Le grand chef Dumas comprend pourquoi il y a tant de méfiance: des membres de sa propre famille se sont inquiétés qu’un vaccin contre la COVID-19 ne soit encore qu’une expérience.

Ce scepticisme est fondé sur des histoires d’horreur, rappelle Ian Mosby, professeur adjoint à l’Université Ryerson de Toronto. Il existe de nombreux exemples, dans l’histoire du Canada, de scientifiques parrainés par le gouvernement fédéral — ou le gouvernement lui-même — qui ont mené des expériences médicales sur des Autochtones, a-t-il souligné.

«Le problème, c’est de combattre ce scepticisme au milieu de l’urgence, au milieu d’une pandémie, et d’essayer de regagner cette confiance», a déclaré M. Mosby. «Ces solutions auraient dû commencer il y a 20, 30, 50 ans.»

Les recherches du professeur Mosby ont révélé notamment une expérience nutritionnelle, gérée par le gouvernement, sur des enfants autochtones délibérément mal nourris, dans les années 1940. Dans un pensionnat fédéral, les rations de lait ont été restreintes pendant deux ans. Dans un autre pensionnat, une farine spéciale, qui était illégale au Canada, a été donnée aux enfants autochtones.

Des enfants autochtones ont également été enrégimentés dans les essais cliniques d’un vaccin contre la tuberculose en Saskatchewan, dans les années 1930. Des recherches ont montré que les soi-disant «hôpitaux indiens», créés pour soigner les Autochtones atteints de tuberculose, étaient aussi le lieu d’expérimentations médicales.

Plus récemment, des poursuites ont été intentées relativement à la stérilisation forcée de femmes autochtones et aux greffes de peau pratiquées sur des Inuits.

Les leçons de la H1N1

Melanie MacKinnon, qui dirige l’équipe d’intervention en cas de pandémie au sein des Premières Nations, a rappelé que les risques de ne pas faire confiance aux consignes de la santé publique peuvent être catastrophiques. «Ce n’est pas un jeu.
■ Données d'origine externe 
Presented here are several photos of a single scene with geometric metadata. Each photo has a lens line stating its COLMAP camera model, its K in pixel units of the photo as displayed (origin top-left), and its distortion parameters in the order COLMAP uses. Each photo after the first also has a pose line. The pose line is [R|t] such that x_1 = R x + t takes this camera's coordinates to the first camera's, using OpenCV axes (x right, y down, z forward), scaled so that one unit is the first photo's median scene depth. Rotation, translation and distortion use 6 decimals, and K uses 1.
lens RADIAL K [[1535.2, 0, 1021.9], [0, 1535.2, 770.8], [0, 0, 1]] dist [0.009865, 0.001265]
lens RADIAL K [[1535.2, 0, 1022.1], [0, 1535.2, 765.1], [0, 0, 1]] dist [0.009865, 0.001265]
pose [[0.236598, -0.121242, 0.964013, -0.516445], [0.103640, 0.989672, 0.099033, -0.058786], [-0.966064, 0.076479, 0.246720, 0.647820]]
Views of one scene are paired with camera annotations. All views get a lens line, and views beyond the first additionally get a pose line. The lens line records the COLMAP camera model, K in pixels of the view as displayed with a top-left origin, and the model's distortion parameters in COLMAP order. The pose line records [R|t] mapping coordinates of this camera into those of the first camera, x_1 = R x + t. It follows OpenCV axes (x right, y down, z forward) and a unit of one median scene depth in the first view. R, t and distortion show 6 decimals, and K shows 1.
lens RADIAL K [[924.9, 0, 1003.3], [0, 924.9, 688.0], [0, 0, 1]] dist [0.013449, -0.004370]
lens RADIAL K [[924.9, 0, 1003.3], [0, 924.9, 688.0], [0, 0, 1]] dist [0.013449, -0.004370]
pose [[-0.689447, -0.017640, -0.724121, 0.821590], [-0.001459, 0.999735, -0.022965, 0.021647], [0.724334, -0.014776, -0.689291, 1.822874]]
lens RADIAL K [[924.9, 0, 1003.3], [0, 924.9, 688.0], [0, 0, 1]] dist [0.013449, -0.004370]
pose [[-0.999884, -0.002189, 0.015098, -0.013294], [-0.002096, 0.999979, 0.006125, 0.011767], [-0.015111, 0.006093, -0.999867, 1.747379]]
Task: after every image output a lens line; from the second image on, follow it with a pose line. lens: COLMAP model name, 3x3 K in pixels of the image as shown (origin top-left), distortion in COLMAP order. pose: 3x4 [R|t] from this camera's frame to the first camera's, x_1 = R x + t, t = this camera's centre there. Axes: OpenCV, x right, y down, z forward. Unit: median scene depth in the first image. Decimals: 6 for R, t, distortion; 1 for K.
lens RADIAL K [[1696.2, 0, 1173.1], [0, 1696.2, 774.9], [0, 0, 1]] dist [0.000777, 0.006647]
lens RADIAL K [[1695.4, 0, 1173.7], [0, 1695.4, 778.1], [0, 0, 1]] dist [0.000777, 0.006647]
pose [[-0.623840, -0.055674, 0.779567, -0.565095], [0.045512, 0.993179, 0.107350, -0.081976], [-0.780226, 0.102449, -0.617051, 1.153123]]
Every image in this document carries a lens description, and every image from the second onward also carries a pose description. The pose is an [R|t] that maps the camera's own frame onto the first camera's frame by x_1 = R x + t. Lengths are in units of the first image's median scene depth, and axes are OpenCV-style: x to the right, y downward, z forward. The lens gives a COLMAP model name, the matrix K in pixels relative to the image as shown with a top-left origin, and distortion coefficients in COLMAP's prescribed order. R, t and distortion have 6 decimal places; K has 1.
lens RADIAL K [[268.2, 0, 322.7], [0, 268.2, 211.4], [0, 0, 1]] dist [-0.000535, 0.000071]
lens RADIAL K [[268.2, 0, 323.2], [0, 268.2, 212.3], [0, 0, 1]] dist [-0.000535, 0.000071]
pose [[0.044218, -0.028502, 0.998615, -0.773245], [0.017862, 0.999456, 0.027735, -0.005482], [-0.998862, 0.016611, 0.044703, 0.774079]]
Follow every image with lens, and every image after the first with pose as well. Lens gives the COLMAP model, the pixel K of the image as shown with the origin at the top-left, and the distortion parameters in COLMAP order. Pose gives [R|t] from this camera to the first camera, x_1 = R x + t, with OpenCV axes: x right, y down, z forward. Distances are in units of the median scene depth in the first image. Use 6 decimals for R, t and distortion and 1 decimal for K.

Nous devons prendre cela au sérieux et nous sommes à un moment très, très critique», déclarait-elle lors de la rencontre virtuelle de la semaine dernière.

Selon le ministère fédéral des Services aux Autochtones, on avait recensé jusqu’à mardi 4069 cas de COVID-19 dans les réserves au Canada, dont 1564 toujours actifs. Au Manitoba, les infections chez les Autochtones vivant dans les réserves et hors réserves ont augmenté ces dernières semaines. Or, les Autochtones connaissent également des complications plus graves, selon les données de l’équipe d’intervention.

Les responsables fédéraux ont déjà indiqué que la distribution d’un premier vaccin pourrait commencer au début de l’année prochaine et que les groupes marginalisés pourraient être parmi les premiers à le recevoir. 

La docteure Marcia Anderson, qui fait aussi partie de l’équipe d’intervention en cas de pandémie, a rappelé à quel point les éclosions de grippe H1N1 en 2009 avaient également eu un impact disproportionné sur les Premières Nations au Canada. La plupart des peuples autochtones ont finalement été ouverts à l’idée de recevoir le vaccin contre la grippe H1N1, a-t-elle ajouté. Il y aura peut-être une acceptation similaire cette fois-ci. 

«Il existe des normes et des protocoles éthiques rigoureux», a souligné la docteure Anderson. «Après tout, les yeux du monde sont rivés sur ce vaccin.»